(Page images with their extracted text)
○ ○ ○

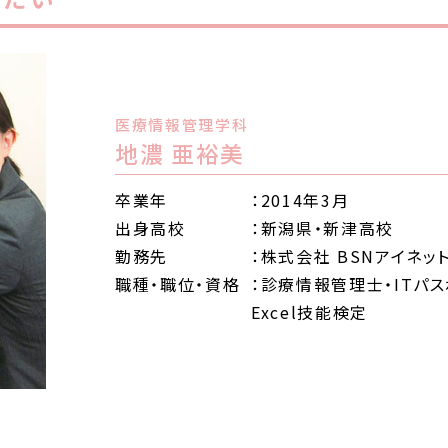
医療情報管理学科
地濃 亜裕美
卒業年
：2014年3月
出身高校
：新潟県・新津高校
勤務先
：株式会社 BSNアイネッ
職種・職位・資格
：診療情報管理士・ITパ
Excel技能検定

○ ○ ○

Extract every line of text from the rows above, reproducing each one unchanged, and leave the pictures out of the answer.

医療情報管理学科
地濃 亜裕美
卒業年
：2014年3月
出身高校
：新潟県・新津高校
勤務先
：株式会社 BSNアイネッ
職種・職位・資格
：診療情報管理士・ITパ
Excel技能検定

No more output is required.